What you return must be the full data, repeated verbatim, with no pictures in it.

Start of Block

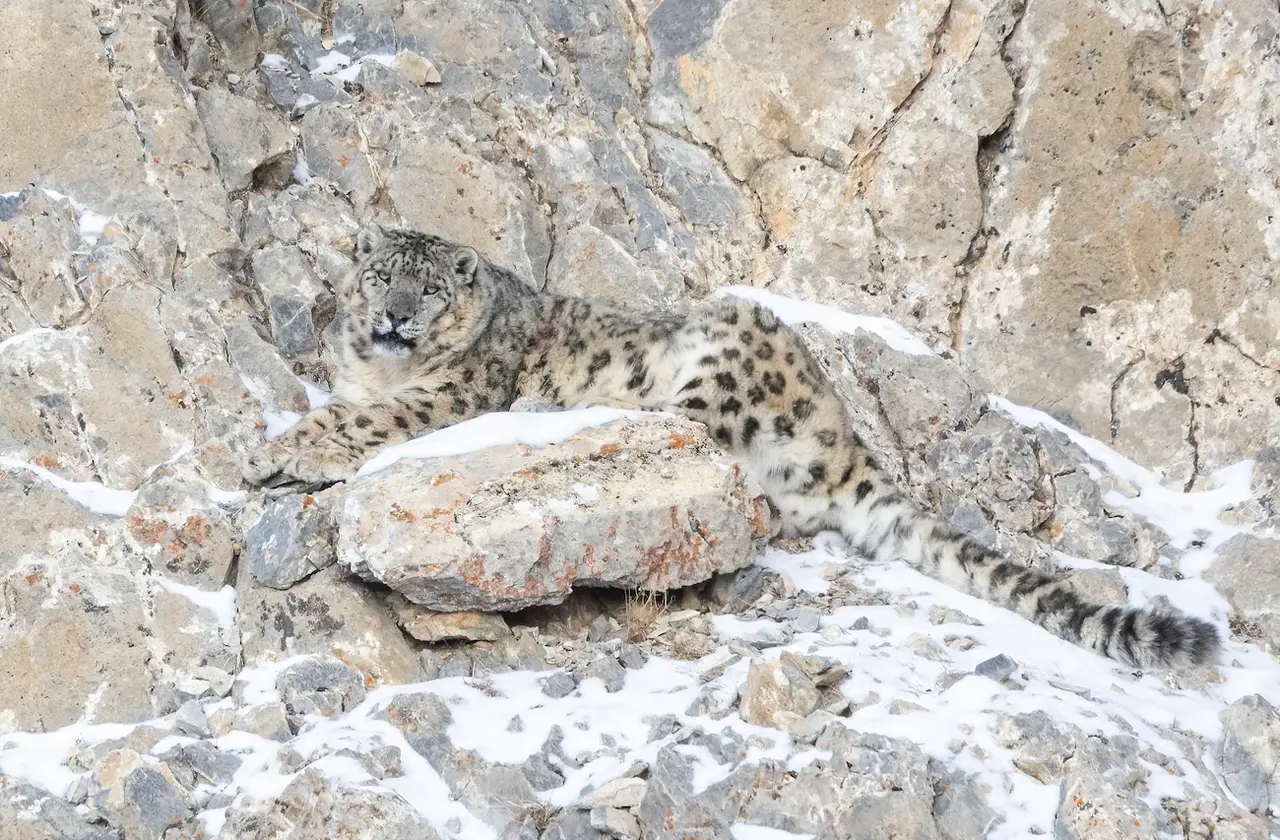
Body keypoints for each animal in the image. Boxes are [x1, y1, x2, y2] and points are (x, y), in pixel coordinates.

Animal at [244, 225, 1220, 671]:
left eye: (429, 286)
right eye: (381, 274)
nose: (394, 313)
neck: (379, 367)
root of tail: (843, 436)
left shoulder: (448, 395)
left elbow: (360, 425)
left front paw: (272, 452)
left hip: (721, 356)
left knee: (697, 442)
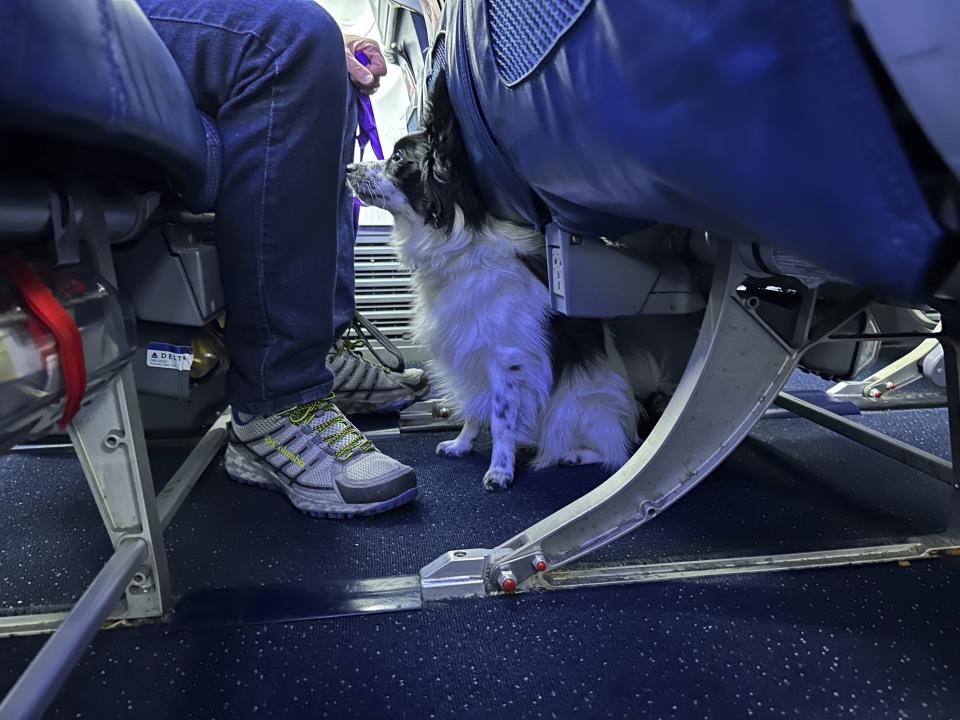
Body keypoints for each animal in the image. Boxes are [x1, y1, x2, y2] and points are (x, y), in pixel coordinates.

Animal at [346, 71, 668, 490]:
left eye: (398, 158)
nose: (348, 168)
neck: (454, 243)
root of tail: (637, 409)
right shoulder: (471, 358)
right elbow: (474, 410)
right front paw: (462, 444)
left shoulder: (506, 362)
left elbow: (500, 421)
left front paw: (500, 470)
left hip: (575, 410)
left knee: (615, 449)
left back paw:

End of Block

• WRITTEN RESPONSE
Body keypoints for each animal in the image. Boxes are [x1, y1, x2, y2] and points are (x, y), in pixel coordinates.

Animal at [244, 225, 1220, 671]:
left eye: (429, 286)
right eye: (381, 274)
nose: (394, 313)
neck: (379, 367)
root of tail: (843, 436)
left shoulder: (448, 395)
left elbow: (360, 425)
left front paw: (272, 452)
left hip: (721, 356)
left knee: (697, 442)
Body keypoints for each animal in the image. Boxes are [x1, y1, x2, y2] and points are (x, y), in pixel coordinates.

Animal at [346, 71, 668, 490]:
left eye: (398, 158)
nose: (348, 168)
neck: (454, 243)
root of tail: (637, 409)
right shoulder: (471, 358)
right elbow: (474, 410)
right front paw: (462, 444)
left shoulder: (506, 362)
left elbow: (500, 421)
left front paw: (500, 470)
left hip: (575, 410)
left knee: (615, 449)
left back paw:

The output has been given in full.